I understand that the body content is not filled for other resources other than the "main" html page. However it's possible to change that by changing the regular expressions in captureContent.

However there is no way to make that capture the content of redirected resources.

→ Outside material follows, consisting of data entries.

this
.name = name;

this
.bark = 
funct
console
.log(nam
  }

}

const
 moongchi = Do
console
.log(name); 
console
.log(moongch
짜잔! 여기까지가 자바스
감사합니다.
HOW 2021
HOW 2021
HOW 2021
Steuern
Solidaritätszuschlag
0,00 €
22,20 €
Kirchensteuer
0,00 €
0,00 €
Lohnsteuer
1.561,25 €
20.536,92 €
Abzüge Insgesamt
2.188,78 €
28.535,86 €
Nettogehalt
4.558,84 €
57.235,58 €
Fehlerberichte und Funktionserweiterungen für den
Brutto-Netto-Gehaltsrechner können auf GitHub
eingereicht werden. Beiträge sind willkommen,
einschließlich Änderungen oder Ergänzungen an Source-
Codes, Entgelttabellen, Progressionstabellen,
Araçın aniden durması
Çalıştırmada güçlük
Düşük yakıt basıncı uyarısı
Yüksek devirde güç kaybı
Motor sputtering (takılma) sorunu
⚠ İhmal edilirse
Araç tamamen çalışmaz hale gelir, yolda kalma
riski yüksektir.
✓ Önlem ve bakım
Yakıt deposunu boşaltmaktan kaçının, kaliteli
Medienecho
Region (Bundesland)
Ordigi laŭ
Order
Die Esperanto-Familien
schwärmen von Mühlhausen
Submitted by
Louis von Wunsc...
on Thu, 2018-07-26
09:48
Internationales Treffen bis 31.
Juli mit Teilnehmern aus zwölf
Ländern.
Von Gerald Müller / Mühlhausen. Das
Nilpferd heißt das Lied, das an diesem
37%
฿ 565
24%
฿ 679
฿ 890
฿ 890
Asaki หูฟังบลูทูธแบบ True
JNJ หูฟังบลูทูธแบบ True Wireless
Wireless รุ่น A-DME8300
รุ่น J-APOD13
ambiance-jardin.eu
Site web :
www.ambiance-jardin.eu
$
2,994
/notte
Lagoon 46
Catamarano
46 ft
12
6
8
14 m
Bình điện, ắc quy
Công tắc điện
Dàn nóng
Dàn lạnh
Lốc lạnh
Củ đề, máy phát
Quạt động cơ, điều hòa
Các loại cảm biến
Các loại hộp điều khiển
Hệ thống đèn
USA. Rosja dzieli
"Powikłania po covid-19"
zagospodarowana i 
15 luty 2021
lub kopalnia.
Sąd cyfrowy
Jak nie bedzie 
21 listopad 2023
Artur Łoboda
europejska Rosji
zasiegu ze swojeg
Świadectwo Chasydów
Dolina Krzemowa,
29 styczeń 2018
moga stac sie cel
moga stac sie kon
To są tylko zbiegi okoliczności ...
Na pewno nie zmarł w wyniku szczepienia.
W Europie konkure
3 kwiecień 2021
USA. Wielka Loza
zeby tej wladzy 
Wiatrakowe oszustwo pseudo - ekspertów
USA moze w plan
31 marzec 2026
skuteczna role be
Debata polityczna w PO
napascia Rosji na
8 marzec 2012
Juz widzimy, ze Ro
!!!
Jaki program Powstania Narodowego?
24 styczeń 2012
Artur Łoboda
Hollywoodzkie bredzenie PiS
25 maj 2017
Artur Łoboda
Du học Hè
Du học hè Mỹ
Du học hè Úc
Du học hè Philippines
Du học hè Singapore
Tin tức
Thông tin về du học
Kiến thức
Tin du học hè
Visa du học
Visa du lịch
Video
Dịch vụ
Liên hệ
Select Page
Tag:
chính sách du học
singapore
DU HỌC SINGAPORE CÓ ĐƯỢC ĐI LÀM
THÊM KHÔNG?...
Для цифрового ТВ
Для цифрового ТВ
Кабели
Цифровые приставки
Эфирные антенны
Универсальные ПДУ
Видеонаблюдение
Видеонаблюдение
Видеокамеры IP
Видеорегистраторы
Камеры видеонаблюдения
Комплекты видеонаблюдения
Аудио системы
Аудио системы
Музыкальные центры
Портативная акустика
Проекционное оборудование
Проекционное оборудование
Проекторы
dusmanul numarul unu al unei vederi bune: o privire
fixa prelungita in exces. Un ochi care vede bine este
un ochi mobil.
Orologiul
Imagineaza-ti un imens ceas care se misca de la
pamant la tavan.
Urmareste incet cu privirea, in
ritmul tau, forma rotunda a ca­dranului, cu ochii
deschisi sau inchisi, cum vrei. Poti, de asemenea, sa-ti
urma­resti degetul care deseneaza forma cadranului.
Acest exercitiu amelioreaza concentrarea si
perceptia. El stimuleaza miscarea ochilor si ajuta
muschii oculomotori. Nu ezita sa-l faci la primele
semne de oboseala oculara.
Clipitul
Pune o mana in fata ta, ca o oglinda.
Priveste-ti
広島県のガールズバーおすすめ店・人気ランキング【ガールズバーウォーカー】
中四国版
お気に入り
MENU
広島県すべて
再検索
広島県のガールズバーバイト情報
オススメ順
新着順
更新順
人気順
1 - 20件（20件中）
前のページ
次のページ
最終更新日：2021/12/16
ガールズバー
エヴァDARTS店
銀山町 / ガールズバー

Is there any way to get the content of the redirected resource?

This doesn't work, the redirected responses still have an empty body.

    page.captureContent = [ /.*/ ];

There seems to be some discussion but no further work here: https://github.com/ariya/phantomjs/issues/10158 and https://github.com/laurentj/slimerjs/issues/110

Allowing the capture of HTTP headers and Body content (just the plaintext) on redirected responses, would allow me to close https://github.com/laurentj/slimerjs/issues/127 as this functionality would preclude the need for navigationLocked to work.

hallvors commented 10 years ago

Looks like this will be important for some stuff I and @seiflotfy is working on

CMCDragonkai commented 10 years ago

@hallvors Can you elaborate on your solution?

hallvors commented 10 years ago

We have a script for site compatibility testing, one of the features is that it detects backend browser sniffing by comparing redirects the server generates for different User-Agent headers. So we need to track what redirects the browser is told to follow.

CMCDragonkai commented 10 years ago

Did you fix SlimerJS core or did a workaround?

hallvors commented 10 years ago

Neither - the script currently runs with a GTKWebKit backend :-1:, but we want to port it to SlimerJS.

CMCDragonkai commented 9 years ago

@laurentj Has this been resolved? I resorted to having to detect that if the scrape was a redirection, I needed to directly curl the URL to attain the correct content and headers.

laurentj commented 9 years ago

@CMCDragonkai Yes, The original issue is resolved (did you see the commit above with unit tests?). And I don't understand what you try to do. If there is a new issue, please open a new issue.

CMCDragonkai commented 9 years ago

Oh that commit looks like it gets the headers but I also want the body of the http response during a redirection. Is it possible?